** start Document passage **

# Site General > General Herp >  Best show off/trophy snakes?

## Kinalyx

Im fully aware that balls tend to hide all the time and arent social or active pretty much ever. 

My question is...what snakes stay out more often, and dont just hide all of the time?

I love my balls, but i would like a bit of a change from looking over & basically seeing an empty cage.  My BRB is pretty much always in her hide as well.


Shawn

----------


## GoFride

Cal kings and corn snakes make beautiful display snakes - gorgeous animals and not shy like BPs.

----------


## Sarin

I really like the look of Green Tree Pythons. They are beautiful display snakes. But if you want something a bit hardier, I would go with a Carpet Python. My Bredli makes for an amazing display animal.

----------


## coldbloodaddict

Retics!

----------


## mainbutter

There are differences between "trophy" snakes and "show-off" snakes.  A snake can be either, neither, or both.

IMO, "trophy" implies top of the line, extremely low supply of similar animals, and usually reached with exceedingly time-consuming selective breeding.

"Show-off" snakes simply implies something that looks great in a cage, you can walk a friend by the cage and their eyes pop out.  Plenty of species can accomplish this by coloration, size, shape, or activity, without needing to specifically be considered "trophies" of their species.

If you're shooting for something that fits both the idea of a "trophy" animal and also is a great occupant for a killer display, I definitely recommend carpet pythons and GTPs.  They are readily viewed when kept in decorative housing, have a long history of selective breeding, and have a wide range of prices for a wide range of "looks" to fit just about any herpetoculturist's budget.  Heck you could even take my suggestion a bit further and look into 75% GTP/25% carpet python hybrids  :Roll Eyes (Sarcastic):   For some examples of real trophies of all of that I've talked about, just hit up http://moreliatrophyclub.com/ to see what I mean.

** end Document passage **
** start Data excerpts **

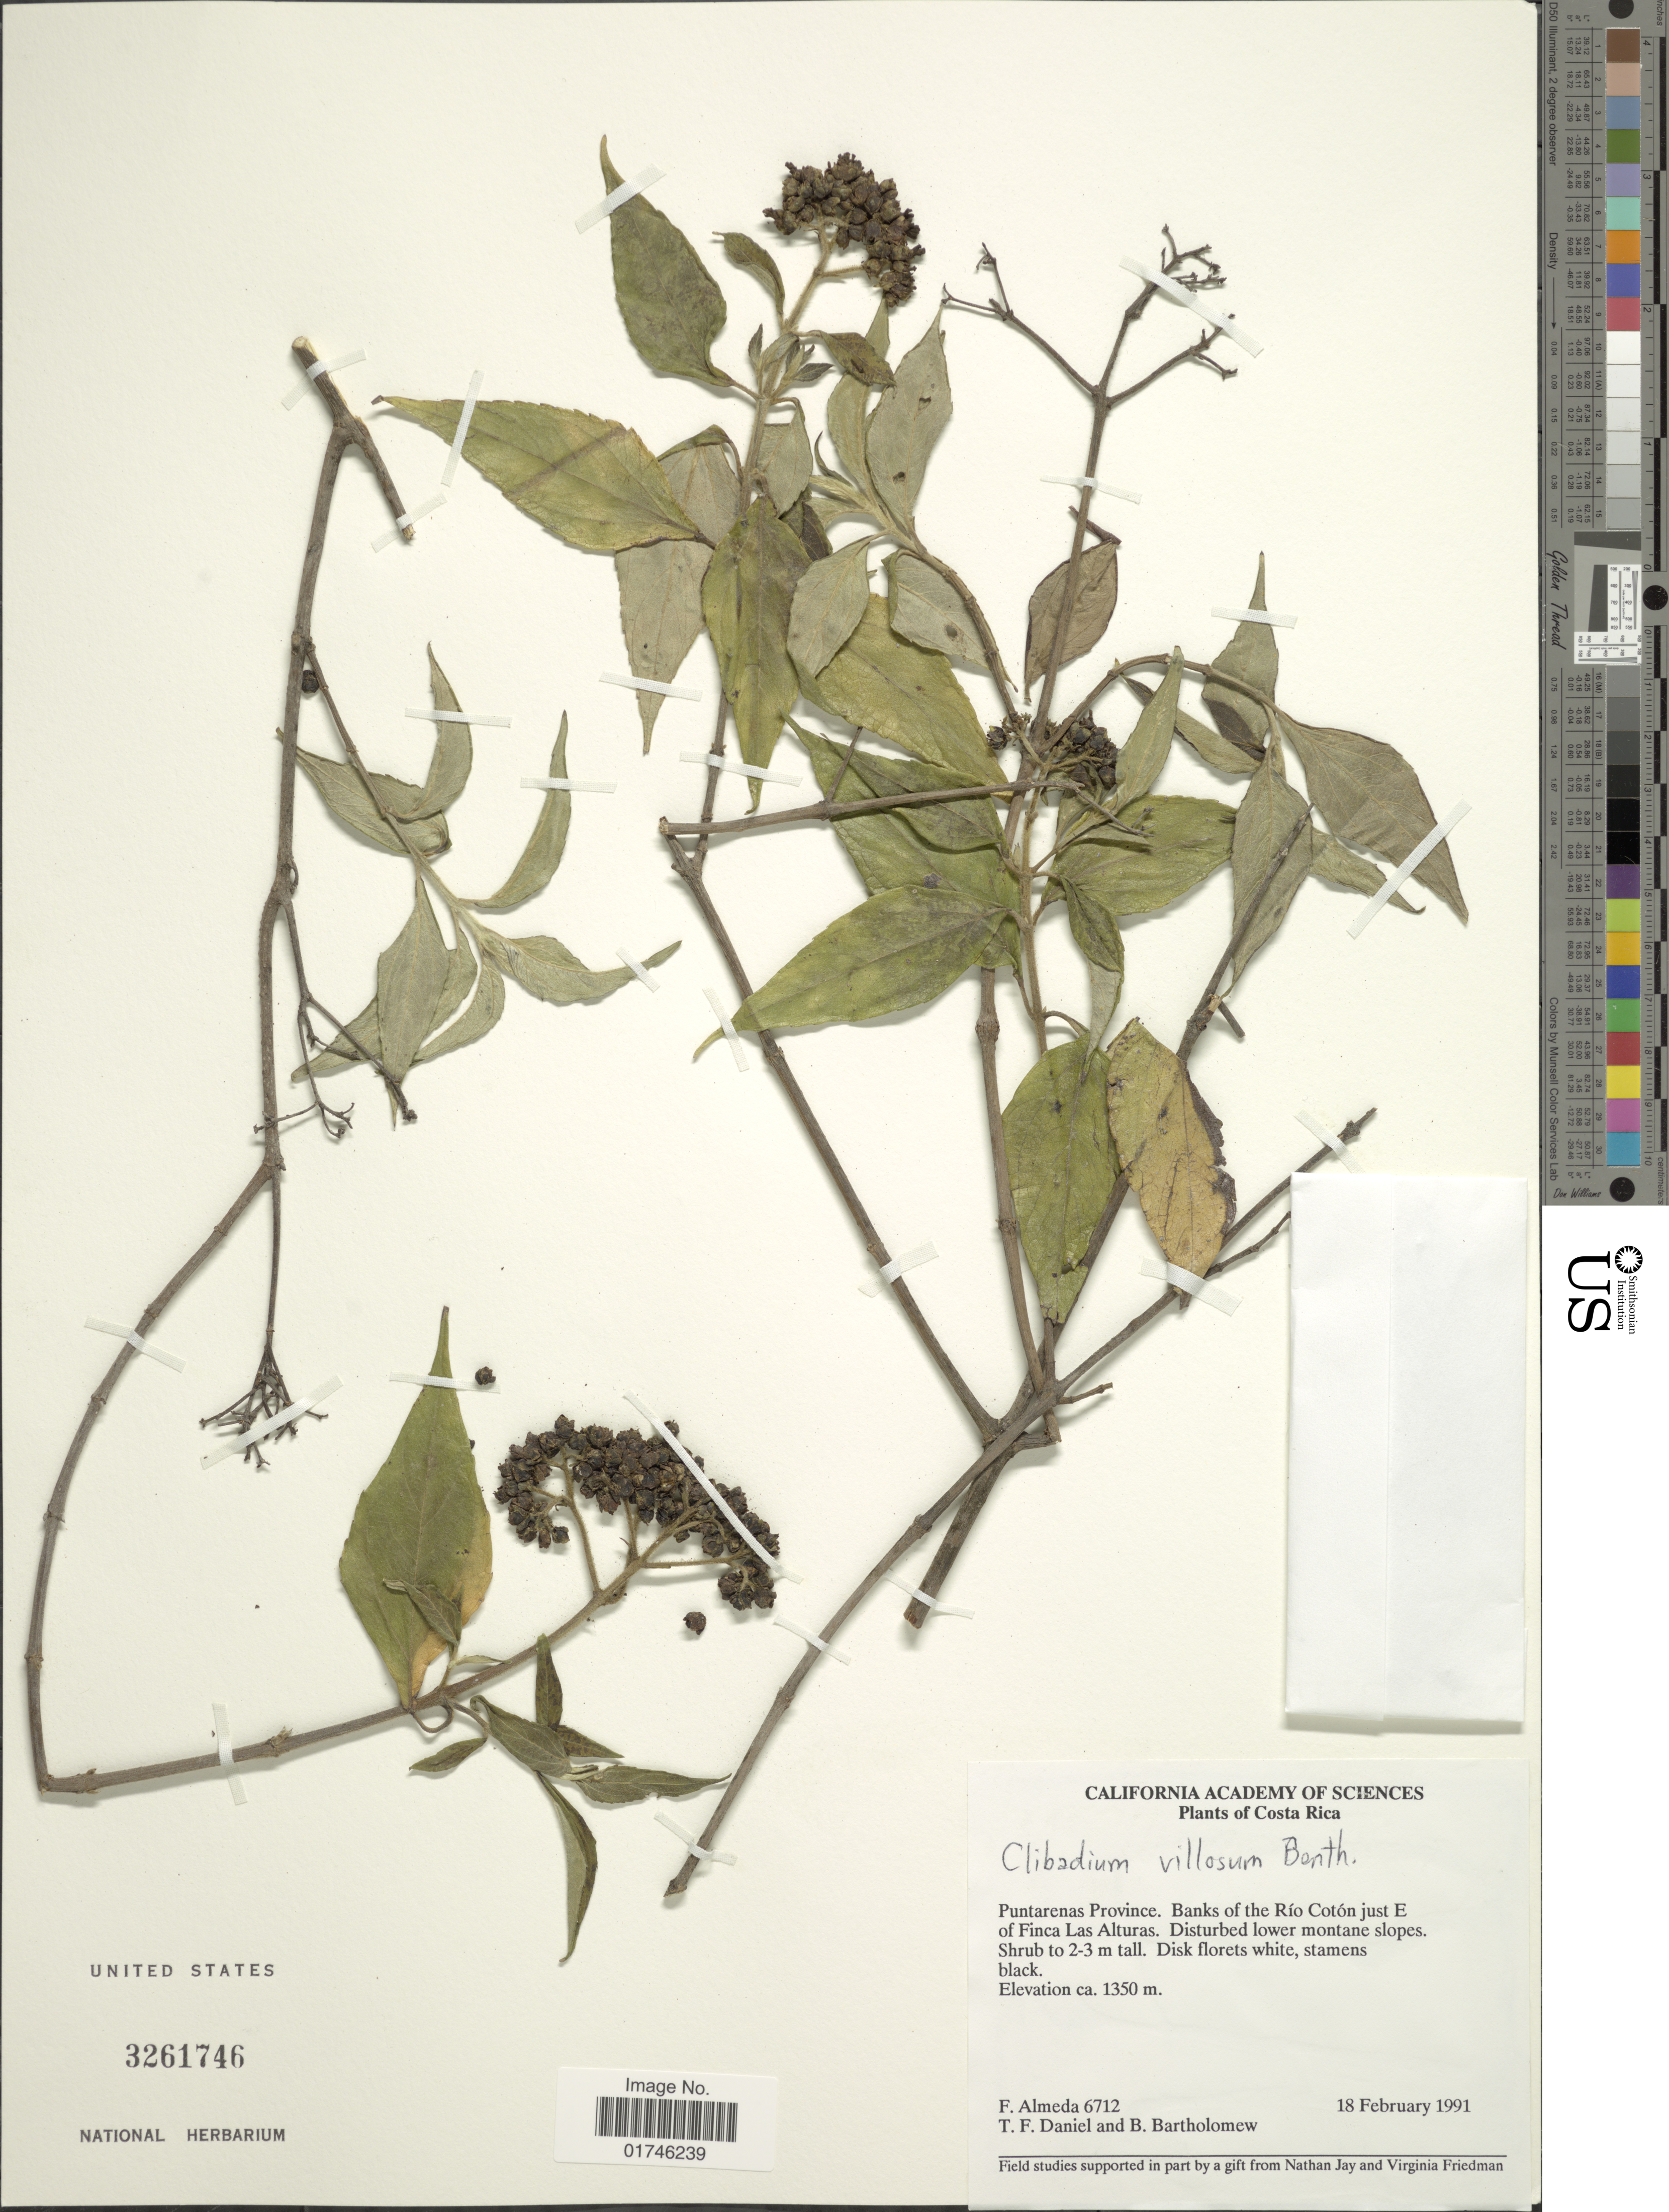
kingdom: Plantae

** end Data excerpts **
** start Data excerpts **

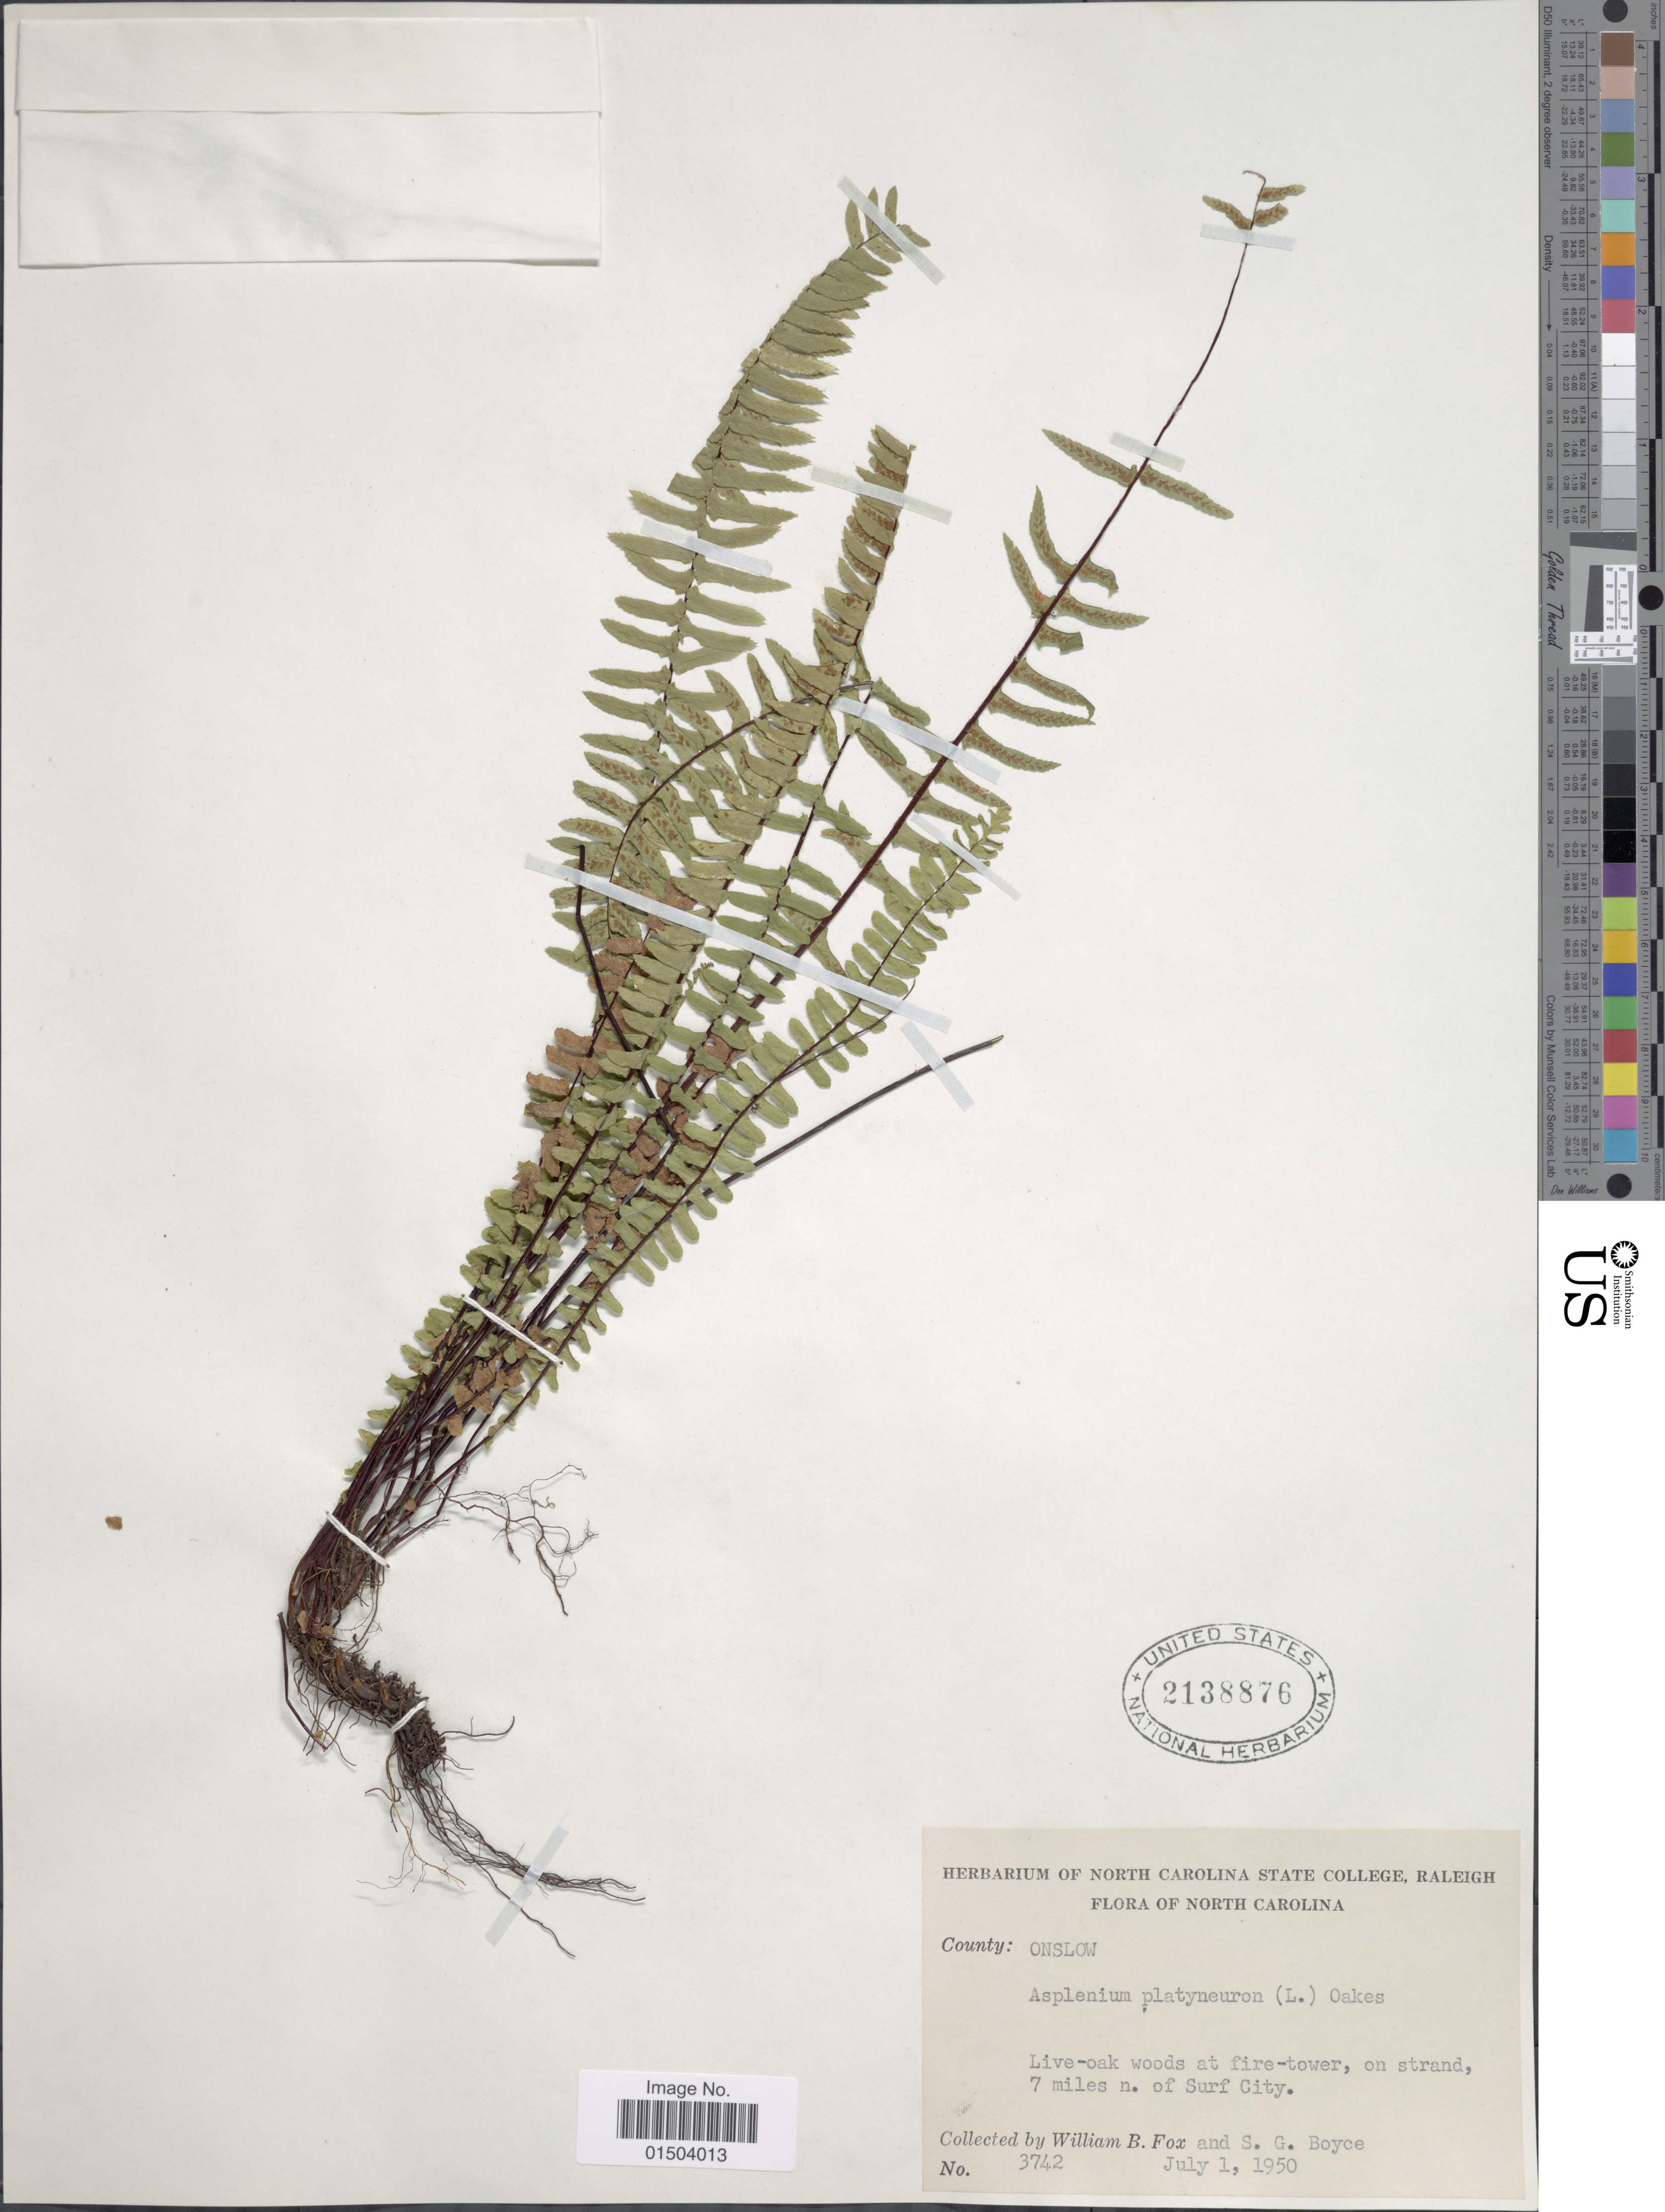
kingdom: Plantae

** end Data excerpts **

» What the task requires
In the forum thread on show-off snakes, which snake does Sarin recommend for someone who wants something hardier than a Green Tree Python? The listing is not needed for this work.

» Complete response
A Carpet Python.